Bill Gross made its name in the tech world in the 1990s when it invented a new way for search engines to make money from advertising. Under its pricing scheme, advertisers will pay when people click on their ads. Now the pay-per-click guy has founded a startup called ProRata, which has a bold, possibly amazing business model: “AI pay-per-use.”
Gross, who is CEO of the Pasadena, Calif.-based company, doesn’t mince words about the generative AI industry. “It’s stealing,” he says. “They are stealing and laundering the world’s knowledge for their own benefit.”
Artificial intelligence companies often claim that they need vast amounts of data to create cutting-edge generative tools, and that scraping data from the Internet, whether it’s text from websites, video or captions from YouTube, or books stolen from pirated libraries is legally allowed. Gross does not accept this argument. “I think it’s bullshit,” he says.
So do many media executives, artists, writers, musicians and other rights holders who are pushing back – it’s hard to keep up with the steady stream of copyright lawsuits filed against AI companies, claiming that the way that work is theft.
But Gross thinks ProRata offers a solution that beats the legal battles. “To make it fair — that’s what I’m trying to do,” he says. “I don’t think this should be decided by lawsuits.”

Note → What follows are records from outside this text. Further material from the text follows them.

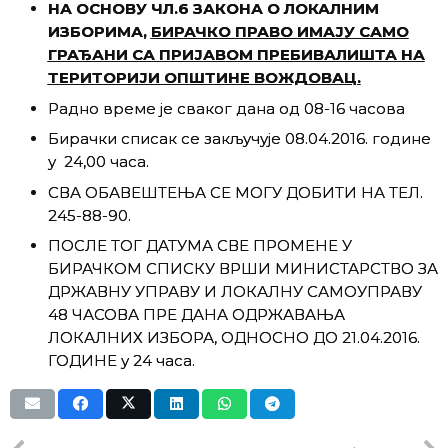
НА ОСНОВУ ЧЛ.6 ЗАКОНА О ЛОКАЛНИМ
ИЗБОРИМА,
БИРАЧКО ПРАВО ИМАЈУ САМО
ГРАЂАНИ СА ПРИЈАВОМ ПРЕБИВАЛИШТА НА
ТЕРИТОРИЈИ ОПШТИНЕ ВОЖДОВАЦ.
Радно време је сваког дана од 08-16 часова
Бирачки списак се закључује 08.04.2016. године
у 24,00 часa.
СВА ОБАВЕШТЕЊА СЕ МОГУ ДОБИТИ НА ТЕЛ.
245-88-90.
ПОСЛЕ ТОГ ДАТУМА СВЕ ПРОМЕНЕ У
БИРАЧКОМ СПИСКУ ВРШИ МИНИСТАРСТВО ЗА
ДРЖАВНУ УПРАВУ И ЛОКАЛНУ САМОУПРАВУ
48 ЧАСОВА ПРЕ ДАНА ОДРЖАВАЊА
ЛОКАЛНИХ ИЗБОРА, ОДНОСНО ДО 21.04.2016.
ГОДИНЕ у 24 часа.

His company aims to arrange revenue-sharing deals so that publishers and individuals get paid when AI companies use their work. Gross explains it this way: “We can take the output of generative AI, whether it’s text, image, music or film, and break it down into components to understand where they came from, and then give a percentage attribution to each copyright holder and then pay them accordingly.” ProRata has filed for patents on the algorithms it has created for assigning authorship and making corresponding payments.
This week the company, which raised $25 million, launched with a number of big-name partners, including Universal Music Group, the Financial Times, The Atlantic and media company Axel Springer. He has also signed deals with authors with large followings including Tony Robbins, Neil Postman and Scott Galloway. (Also partnered with former White House communications director Anthony Scaramucci.)